Budget Meal Prep: Breakfast Sandwiches
There is always a discussion in the health community on whether or not you should skip breakfast. With intermittent fasting growing in popularity, more people are choosing to forego their 9am breakfast and eat around 11am. Well, the truth is, even in that scenario you are still eating your breakfast – just at a later time. Breakfast itself is just whenever your break your fast – the time you spent in a fasted state overnight and through part of the morning. Whether you are intermittent fasting or eating regularly scheduled meals throughout your day, meal prepping is still needed for success and as always – failing to plan is planning to fail. This also includes failing to plan for variety. Falling into the same monotonous routine of eating the same thing every day can set you up for failure in the same way of not having anything planned at all. I’ve found this especially true when you’re in an environment where others do not prep their meals and bring in new foods, new smells, new cuisines every day. It’s tempting, and sometimes temptation can be hard to resist. Having alternate breakfasts can keep you interested in your meal plan and increase your chance of staying on track!

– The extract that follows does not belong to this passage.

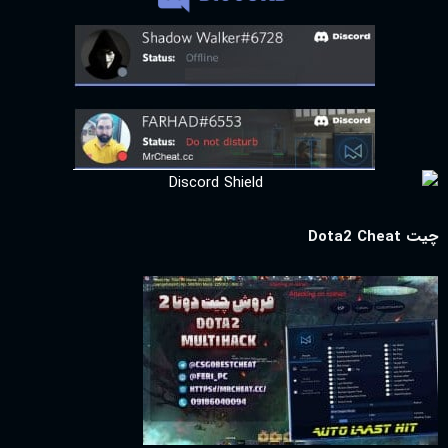
چیت Dota2 Cheat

This week, desperately searching for an alternative to my Greek yogurt and kiwi breakfast bowl, I needed something savory….healthy….meal preppable…..and of course budget friendly. Breakfast sandwiches from fast food restaurants were always a favorite of mine but not being able to monitor their ingredients as well as trying to break the habit of fast food, I wanted to incorporate that alternative into my meal plan. After 2 days of eating them….they are a hit! My husband loves them and so do I. They freeze well, reheat well, and are easily customizable. So here’s how we did it:
Bacon, Egg, and Cheese English Muffins
- 12 slices precooked Canadian bacon (you can also use any other meat or leave this off completely)
- 12 slices cheese (sliced cheese wasn’t on sale so we substituted a sprinkle of shredded sharp cheddar)
- 12 eggs
- 12 English muffins (we used Thomas’s light 100 calorie muffins)
- Salt and pepper to taste
- Preheat oven to 350 degrees
- Spray a muffin pan with nonstick coating or lightly brush with oil to avoid the egg sticking
- Crack one egg into each muffin tin and either leave whole or lightly break the egg yolk to scramble. Add a pinch of salt and pepper.
- If you’re using shredded cheese, go ahead and sprinkle a little cheese on the eggs (maybe a tablespoon or so). If using sliced cheese, skip this step.
- Bake the oven at 350 for 15 to 20 minutes until the eggs are cooked thoroughly. Let rest for 10 minutes to cool.
- Assemble the sandwich with the following: English muffin, cheese, Canadian bacon, egg, top of English muffin. Wrap tightly in saran wrap (I would prefer BPA free) and freeze.
- To reheat, remove the sandwich from the wrapper and microwave for 2 minutes. You can also try them in a toaster oven to crisp your muffin.